Given passage
_____

Ms. Bernstein is the founder and director of the Center for Development and Enterprise, an independent policy “think tank” based in Johannesburg, South Africa. She was formerly head of the Urban Foundation, a business-backed NGO that had lobbied the Apartheid-era government for economic reforms, and a board member of the Development Bank of Southern Africa. Doubtless she was considered a hopeless liberal by the unbending standards of the erstwhile de Klerk government, but to modern eyes her argument reads as a paean to deregulation and wild-hunt capitalism. Granted, her business-as-the-solution stance may be influenced by South Africa’s 25% unemployment rate and lackadaisical record of corporations investing in long-term projects without government sponsorship, financial guarantees, and considerable leeway in dealing with both people and the planet.
Ms. Bernstein’s central argument is that for-profit corporations should play a greater role in fostering economic development in the developing world, what was once less charitably described as the Third World. That makes a certain amount of sense, given that for-profit corporations tend to be more efficient at generating wealth from a given resource than other organizations. She further argues that in the interest of encouraging more rapid development, corporations should not be required to include environmental or social stewardship elements into their operations, and focus exclusively on the money-making end of things.
Granted, Ms. Bernstein does not voice the desire that the whole of the developing world be carved up among corporate interests, ala King Leopold’s domain in the Congo. One of her better arguments was for encouraging development by locally-owned corporations, preferably locally-owned, rather than internationals, NGOs, who would hopefully keep the wealth local and plow it back into the country’s economy rather than pumping it off to London or New York (or more likely these days, the Cayman Islands). So far, so good.

_____

Material supplied
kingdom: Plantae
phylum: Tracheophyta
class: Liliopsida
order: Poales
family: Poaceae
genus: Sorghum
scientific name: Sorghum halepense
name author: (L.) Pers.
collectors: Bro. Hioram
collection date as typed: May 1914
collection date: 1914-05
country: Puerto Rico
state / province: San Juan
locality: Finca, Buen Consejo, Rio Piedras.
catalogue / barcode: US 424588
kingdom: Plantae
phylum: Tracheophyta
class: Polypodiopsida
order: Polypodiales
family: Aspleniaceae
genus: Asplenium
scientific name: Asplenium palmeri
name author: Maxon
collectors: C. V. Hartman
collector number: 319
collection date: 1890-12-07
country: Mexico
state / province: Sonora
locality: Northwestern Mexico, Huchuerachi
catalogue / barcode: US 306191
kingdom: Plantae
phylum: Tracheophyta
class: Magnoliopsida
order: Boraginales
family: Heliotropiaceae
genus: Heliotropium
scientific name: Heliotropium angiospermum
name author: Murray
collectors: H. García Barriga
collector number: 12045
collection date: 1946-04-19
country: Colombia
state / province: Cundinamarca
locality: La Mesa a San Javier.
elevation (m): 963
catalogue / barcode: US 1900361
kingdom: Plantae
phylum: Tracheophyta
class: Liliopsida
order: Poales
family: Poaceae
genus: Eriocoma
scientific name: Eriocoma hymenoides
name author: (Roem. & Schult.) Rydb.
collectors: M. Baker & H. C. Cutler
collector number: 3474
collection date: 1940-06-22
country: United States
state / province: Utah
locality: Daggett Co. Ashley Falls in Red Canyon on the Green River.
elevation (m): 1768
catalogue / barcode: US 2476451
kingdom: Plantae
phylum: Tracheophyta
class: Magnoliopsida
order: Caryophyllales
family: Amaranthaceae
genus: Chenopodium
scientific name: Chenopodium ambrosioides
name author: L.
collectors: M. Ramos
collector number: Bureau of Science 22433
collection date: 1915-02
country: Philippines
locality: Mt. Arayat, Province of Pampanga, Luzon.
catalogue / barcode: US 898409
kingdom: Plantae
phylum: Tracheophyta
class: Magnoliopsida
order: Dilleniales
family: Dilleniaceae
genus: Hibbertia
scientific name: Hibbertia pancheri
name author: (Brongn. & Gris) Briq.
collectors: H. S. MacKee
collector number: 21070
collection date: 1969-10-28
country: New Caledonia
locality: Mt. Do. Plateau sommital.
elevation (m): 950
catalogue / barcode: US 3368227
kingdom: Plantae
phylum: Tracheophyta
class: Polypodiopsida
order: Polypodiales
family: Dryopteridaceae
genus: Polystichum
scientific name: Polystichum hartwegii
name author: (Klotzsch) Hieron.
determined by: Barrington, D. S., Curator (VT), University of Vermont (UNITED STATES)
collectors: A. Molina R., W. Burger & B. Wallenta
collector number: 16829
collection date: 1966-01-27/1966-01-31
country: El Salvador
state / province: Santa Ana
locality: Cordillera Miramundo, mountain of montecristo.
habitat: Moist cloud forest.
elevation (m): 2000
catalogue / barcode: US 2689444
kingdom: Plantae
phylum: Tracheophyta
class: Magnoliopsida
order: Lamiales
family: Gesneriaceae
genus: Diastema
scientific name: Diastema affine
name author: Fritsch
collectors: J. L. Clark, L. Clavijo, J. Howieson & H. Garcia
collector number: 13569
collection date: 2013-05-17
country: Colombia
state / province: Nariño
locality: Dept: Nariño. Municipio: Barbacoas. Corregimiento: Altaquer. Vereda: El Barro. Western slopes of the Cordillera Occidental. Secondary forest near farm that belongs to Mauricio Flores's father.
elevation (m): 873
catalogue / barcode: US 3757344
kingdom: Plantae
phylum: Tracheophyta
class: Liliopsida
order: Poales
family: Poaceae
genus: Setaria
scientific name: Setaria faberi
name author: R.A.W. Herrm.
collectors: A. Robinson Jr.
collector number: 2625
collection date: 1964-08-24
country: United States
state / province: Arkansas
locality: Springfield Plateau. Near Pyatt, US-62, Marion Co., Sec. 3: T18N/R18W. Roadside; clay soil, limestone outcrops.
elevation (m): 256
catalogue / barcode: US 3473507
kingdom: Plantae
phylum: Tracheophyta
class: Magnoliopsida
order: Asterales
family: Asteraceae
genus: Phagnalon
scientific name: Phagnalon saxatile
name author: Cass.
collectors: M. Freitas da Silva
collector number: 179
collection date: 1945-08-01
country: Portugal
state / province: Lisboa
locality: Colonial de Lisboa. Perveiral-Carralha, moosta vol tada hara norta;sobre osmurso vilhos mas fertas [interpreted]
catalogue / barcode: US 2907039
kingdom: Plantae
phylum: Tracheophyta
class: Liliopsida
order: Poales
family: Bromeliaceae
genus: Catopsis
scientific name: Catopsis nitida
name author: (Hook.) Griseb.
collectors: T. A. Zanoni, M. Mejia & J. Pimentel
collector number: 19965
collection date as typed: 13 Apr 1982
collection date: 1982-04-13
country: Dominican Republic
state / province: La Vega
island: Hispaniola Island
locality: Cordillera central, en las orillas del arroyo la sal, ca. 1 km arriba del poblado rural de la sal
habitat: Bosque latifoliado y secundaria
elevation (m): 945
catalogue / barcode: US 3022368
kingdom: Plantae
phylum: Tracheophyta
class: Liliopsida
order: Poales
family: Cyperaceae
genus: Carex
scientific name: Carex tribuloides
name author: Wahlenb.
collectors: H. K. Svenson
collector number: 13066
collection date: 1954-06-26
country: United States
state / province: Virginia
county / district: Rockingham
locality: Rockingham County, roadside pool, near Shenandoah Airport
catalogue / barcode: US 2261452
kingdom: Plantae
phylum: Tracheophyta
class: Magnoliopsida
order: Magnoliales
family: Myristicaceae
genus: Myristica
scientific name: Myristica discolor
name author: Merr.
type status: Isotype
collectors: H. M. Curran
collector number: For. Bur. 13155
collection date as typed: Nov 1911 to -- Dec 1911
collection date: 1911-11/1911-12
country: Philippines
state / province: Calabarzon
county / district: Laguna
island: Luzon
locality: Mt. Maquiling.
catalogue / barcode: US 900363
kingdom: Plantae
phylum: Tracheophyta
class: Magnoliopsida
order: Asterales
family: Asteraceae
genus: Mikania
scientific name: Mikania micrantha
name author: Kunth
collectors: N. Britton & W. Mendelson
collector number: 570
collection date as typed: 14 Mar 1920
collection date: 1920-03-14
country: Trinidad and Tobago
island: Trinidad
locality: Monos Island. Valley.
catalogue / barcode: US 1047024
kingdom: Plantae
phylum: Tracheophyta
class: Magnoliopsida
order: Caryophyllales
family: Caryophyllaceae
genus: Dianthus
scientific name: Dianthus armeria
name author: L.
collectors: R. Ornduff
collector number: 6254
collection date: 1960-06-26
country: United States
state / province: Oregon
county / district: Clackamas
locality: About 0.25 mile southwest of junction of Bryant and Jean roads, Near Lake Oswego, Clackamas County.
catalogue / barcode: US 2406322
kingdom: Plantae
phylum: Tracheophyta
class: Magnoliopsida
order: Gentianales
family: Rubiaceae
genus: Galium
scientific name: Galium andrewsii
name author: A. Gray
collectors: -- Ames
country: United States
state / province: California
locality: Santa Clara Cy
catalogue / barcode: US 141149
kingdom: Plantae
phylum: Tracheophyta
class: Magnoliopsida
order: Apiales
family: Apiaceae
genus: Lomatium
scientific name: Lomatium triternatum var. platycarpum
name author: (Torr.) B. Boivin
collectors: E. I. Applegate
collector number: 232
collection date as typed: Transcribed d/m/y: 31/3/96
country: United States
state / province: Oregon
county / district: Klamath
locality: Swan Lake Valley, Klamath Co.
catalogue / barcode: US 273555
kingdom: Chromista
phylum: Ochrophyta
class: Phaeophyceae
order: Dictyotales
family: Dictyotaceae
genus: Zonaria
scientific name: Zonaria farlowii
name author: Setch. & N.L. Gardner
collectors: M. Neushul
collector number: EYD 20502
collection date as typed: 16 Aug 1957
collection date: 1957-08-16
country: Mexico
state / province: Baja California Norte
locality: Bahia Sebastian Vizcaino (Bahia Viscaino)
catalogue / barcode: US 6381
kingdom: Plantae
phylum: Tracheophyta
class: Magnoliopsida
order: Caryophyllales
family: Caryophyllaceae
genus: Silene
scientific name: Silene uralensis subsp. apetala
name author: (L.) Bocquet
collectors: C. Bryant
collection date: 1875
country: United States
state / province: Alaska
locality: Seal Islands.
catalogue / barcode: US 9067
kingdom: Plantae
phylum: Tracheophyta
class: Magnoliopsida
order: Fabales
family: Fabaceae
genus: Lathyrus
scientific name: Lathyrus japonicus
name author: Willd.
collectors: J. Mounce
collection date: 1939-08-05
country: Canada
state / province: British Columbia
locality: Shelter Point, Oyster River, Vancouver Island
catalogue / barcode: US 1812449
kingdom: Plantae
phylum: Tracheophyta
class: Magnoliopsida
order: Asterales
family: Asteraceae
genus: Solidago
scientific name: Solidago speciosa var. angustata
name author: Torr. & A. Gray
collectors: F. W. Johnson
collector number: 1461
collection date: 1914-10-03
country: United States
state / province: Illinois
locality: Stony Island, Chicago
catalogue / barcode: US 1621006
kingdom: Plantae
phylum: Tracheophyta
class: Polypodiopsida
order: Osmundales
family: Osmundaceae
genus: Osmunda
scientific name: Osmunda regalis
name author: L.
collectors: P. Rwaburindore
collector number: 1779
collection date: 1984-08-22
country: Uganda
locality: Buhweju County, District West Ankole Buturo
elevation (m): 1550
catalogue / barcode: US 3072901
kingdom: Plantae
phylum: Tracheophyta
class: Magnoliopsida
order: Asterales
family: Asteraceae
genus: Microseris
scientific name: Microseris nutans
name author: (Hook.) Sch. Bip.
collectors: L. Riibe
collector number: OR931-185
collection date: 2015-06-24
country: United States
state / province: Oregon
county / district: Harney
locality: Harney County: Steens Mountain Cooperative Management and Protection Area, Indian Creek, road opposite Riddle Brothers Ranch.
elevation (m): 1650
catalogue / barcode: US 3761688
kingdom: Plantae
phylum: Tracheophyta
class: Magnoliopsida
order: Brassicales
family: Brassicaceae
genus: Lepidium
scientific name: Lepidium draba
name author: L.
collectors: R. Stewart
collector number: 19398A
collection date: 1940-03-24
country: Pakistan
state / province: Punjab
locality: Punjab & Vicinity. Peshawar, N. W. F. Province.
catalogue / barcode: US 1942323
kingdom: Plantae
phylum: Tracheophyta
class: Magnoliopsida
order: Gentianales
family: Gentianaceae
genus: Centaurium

_____

Exercises to complete
- a) In the passage about Ms. Bernstein, in which city and country is the Center for Development and Enterprise based?
- b) Reproduce the passage about Ms. Bernstein between "Ms. Bernstein’s central" and "end of things.", inclusive.

Task-by-task answers
- a) Johannesburg, South Africa

- b)
Ms. Bernstein’s central argument is that for-profit corporations should play a greater role in fostering economic development in the developing world, what was once less charitably described as the Third World. That makes a certain amount of sense, given that for-profit corporations tend to be more efficient at generating wealth from a given resource than other organizations. She further argues that in the interest of encouraging more rapid development, corporations should not be required to include environmental or social stewardship elements into their operations, and focus exclusively on the money-making end of things.